BCG has been used for the treatment of bladder cancers for many years. Ocular toxicity caused by BCG resulting in granulomatous uveitis with vitiligo has been reported.1 The first case of endogenous endophthalmitis after use of BCG for metastatic bladder carcinoma was reported in 1988. The patient developed bilateral infiltrative retinitis and vitritis. Vitrectomy revealed Mycobacterium bovis.2
CAR is associated with melanomas, cancers of lung, cervix, colon, bladder, prostate, and breast. Progressive visual loss, night blindness with ring scotoma, and markedly abnormal ERG findings were described. Fundus revealed mild retinal pigmentation.2 Histopathology of CAR affected eyes revealed loss of retinal receptors and atrophic changes in the retinal pigment epithelium (RPE), most marked in the macula. An abnormal state of RPE hypersensitivity contributing to retinal degeneration has been reported. Grunwald et al, Kornguth et al and Keltner et al found antibodies to normal retina in serum of cancer patients with associated retinopathies.1,3 One key autoantigen was identified as a 23 kD photoreceptor component “recoverin,” later found to be expressed by small cell carcinomas. Other CAR antigens have also since been identified.3,4 Corticosteroids, gamma globulin, and plasmapheresis do help in some cases.1
Induction of autoimmune reactions within the eye by extraocular diseases brings into question the possibility of a sensitisation involving the M bovis component of the BCG vaccine. The live attenuated mycobacterium of intravesical BCG infects normal and cancerous bladder epithelial cells. The infection then initiates a cascade of immune events including a rapid influx of CD4+ T cells, cytokine release (IL2, IFN-gamma and alpha) with an increase of gamma/delta T cells. These cells are not MHC type II restricted.5 We propose this is how activation of cellular immunity may lead to autoimmune phenomena in the eye.
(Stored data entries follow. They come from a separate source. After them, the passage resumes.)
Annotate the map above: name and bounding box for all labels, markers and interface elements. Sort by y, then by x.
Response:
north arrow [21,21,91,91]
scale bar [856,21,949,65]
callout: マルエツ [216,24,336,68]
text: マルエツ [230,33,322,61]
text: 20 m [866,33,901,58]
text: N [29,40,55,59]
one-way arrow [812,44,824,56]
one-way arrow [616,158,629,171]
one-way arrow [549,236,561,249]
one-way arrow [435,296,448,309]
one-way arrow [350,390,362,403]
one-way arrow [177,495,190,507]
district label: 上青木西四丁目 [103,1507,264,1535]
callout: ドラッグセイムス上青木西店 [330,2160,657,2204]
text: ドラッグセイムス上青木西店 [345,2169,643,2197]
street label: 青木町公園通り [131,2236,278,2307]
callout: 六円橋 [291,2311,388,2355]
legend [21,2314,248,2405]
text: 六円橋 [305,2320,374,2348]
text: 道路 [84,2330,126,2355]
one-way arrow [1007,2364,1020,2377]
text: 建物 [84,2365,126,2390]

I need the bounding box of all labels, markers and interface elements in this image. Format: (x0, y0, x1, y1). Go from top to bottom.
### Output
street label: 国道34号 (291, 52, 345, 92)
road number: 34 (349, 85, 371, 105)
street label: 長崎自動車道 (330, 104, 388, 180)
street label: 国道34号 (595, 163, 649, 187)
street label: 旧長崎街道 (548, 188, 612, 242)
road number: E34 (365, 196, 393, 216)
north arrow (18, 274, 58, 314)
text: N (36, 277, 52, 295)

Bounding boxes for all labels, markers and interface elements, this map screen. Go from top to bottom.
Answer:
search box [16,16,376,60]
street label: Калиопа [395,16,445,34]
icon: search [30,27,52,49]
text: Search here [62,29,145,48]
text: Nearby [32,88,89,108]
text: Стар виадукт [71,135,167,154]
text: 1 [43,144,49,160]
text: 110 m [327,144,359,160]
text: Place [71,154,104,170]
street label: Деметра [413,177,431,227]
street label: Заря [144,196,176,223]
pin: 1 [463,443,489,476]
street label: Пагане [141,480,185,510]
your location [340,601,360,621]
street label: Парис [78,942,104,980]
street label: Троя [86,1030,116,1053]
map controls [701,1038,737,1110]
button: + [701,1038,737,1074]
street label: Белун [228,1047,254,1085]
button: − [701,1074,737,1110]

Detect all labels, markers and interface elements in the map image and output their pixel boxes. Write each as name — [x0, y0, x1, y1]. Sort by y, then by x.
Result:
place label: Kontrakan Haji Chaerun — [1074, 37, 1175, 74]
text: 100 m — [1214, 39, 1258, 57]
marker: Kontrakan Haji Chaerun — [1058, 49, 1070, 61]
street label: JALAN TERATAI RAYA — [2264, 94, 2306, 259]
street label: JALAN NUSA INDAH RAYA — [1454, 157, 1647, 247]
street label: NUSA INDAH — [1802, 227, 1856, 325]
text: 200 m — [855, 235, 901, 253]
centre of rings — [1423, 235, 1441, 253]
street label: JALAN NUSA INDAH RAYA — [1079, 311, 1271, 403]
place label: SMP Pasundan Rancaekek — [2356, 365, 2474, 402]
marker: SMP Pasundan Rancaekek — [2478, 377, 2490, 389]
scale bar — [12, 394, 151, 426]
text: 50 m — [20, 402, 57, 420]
Our case demonstrated the clinical features of an autoimmune retinopathy but the reaction to CAR antigen was absent. However, the unusual reaction reported suggests the presence of an immune mechanism which has the potential to cause a progressive type of retinopathy, the prognosis of which is unknown and which does not respond to steroids.
We may not have presented enough evidence to link the use of intravesical BCG with the ocular changes, although the temporal relation to the BCG therapy suggests that BCG is the most likely trigger of the autoimmunity. We suggest the bladder neoplasm is also a possibility. Ophthalmologists need to be aware of this rare possibility in order to improve their diagnostic yield in investigations of patients with similar clinical profiles. Patients also need to be warned of this rare but serious complication. This ocular complication in a previously normal patient necessitates regular ophthalmic screening in potential patients.